CVE-2026-50085
HighCVSS 8.6Exploitation Probability (EPSS)
Low risk20th percentile - higher than 20% of all known CVEs
Summary
The Aqara Board service (op-test.aqara.com) accepts arbitrary MQTT command payloads and forwards them to the HiveMQ broker without authentication. This is a missing authentication for critical function (CWE-306) with an estimated CVSS of 8.6 (High). Combined with other vulnerabilities, it can lead to fully unauthenticated remote takeover of affected devices.
Risk Assessment
An attacker can remotely send unauthorized MQTT commands, enabling device manipulation and potential full takeover, compromising confidentiality, integrity, and availability of the system.
Recommendation
Immediately implement authentication for all MQTT connections to the Aqara Board service and restrict access to the HiveMQ broker to authorized clients only.
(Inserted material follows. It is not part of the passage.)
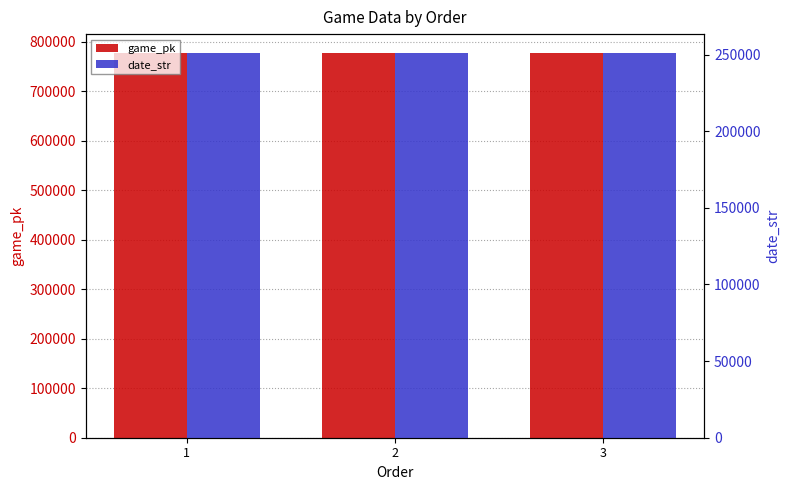

Reading left to right, what are all the values shown in this chart?

game_pk: 1=776558	2=776566	3=776585
date_str: 1=250828	2=250827	3=250826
Original NVD description (English source)
The Aqara Board service (op-test.aqara.com) accepts arbitrary MQTT command payloads, and forwards them to the platfom's HiveMQ broker without authentication. This is an instance of "CWE-306: Missing Authentication for Critical Function" and has an estimated CVSS ofCVSS:3.1/AV:N/AC:L/PR:N/UI:N/S:U/C:L/I:H/A:L (8.6 High). When combined with CVE-2026-50082, CVE-50083, and CVE-50084, this can lead to a fully unauthenticated, remote takeover of affected devices.